Esta práctica también debilita a los partidos. Las coaliciones, convertidas en maquinarias electorales que se activan sólo en campaña, renuncian a formar cuadros, elaborar propuestas o brindar formas de participación a la ciudadanía. Sin organizaciones políticas sólidas, la democracia se reduce a un duelo de personalidades que ascienden y caen con la misma rapidez con que se enciende y apaga una tendencia en redes.
Mientras tanto, los votantes oscilan entre el fanatismo y la indiferencia. Una parte se comporta como hinchada deportiva; otra, decepcionada, contempla el proceso con escepticismo, como si su voto no definiera el destino de un país al borde de una crisis sin precedentes. En ambos extremos se abdica del deber cívico de examinar propuestas y exigir compromisos verificables.
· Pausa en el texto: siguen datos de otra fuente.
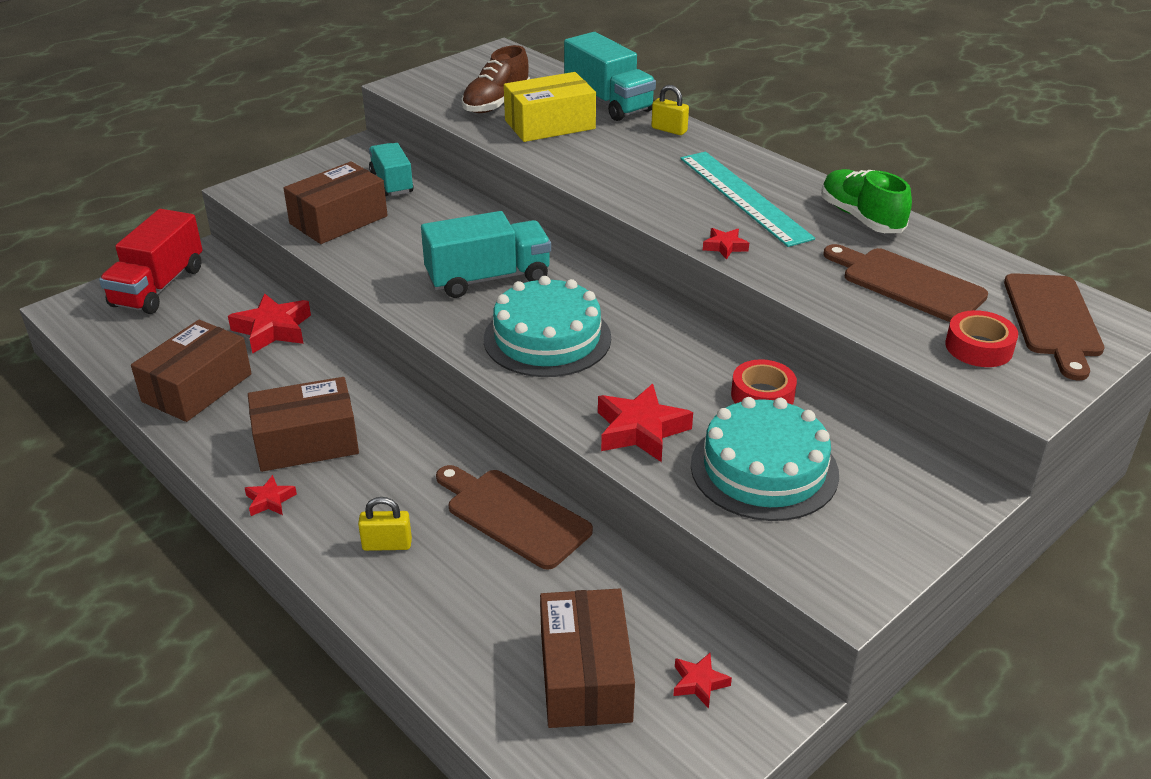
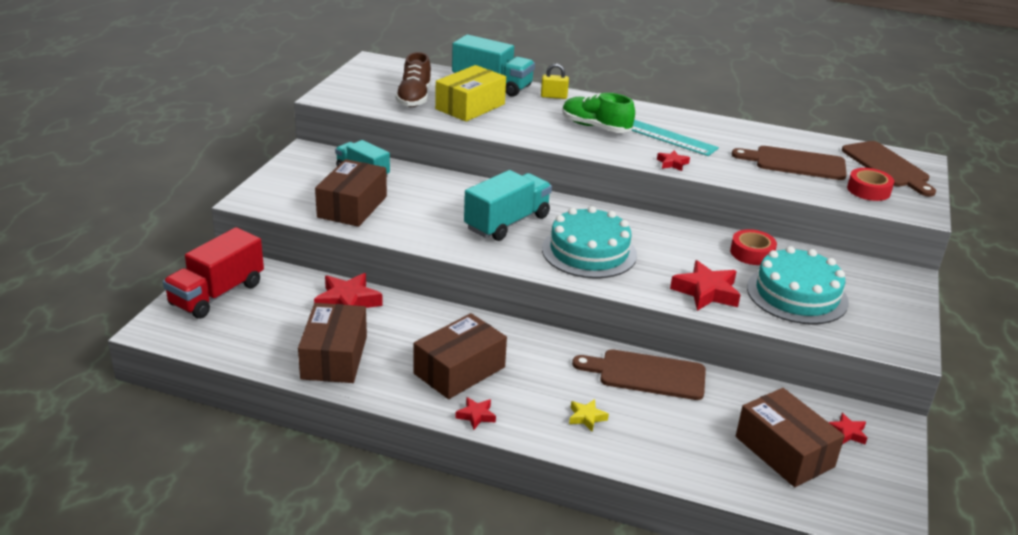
camera: 30 degrees left, 5 degrees down
(158, 287) = (217, 294): red truck -> red truck turned 45 degrees clockwise
(387, 545) = (586, 417): yellow padlock -> yellow star
(861, 218) = (729, 130): green shoe -> green shoe (595, 127)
El riesgo es evidente: una democracia sin ciudadanos críticos se vuelve un juego vacío, manipulable por el populismo, los extremismos y los intereses que prosperan en la confusión. El balotaje debería ser un momento de máxima seriedad y madurez política; sin embargo, amenaza con convertirse en una representación superficial que prolongue la degradación de la República.
Bolivia necesita que la política recupere su condición de bien común: que el debate se centre en ideas, no en escándalos; en soluciones, no en artificios mediáticos. Como recordó Vargas Llosa, una sociedad que sacrifica la verdad en el altar de la diversión se empobrece espiritualmente. No permitamos que la campaña electoral, transformada en espectáculo, nos robe el futuro.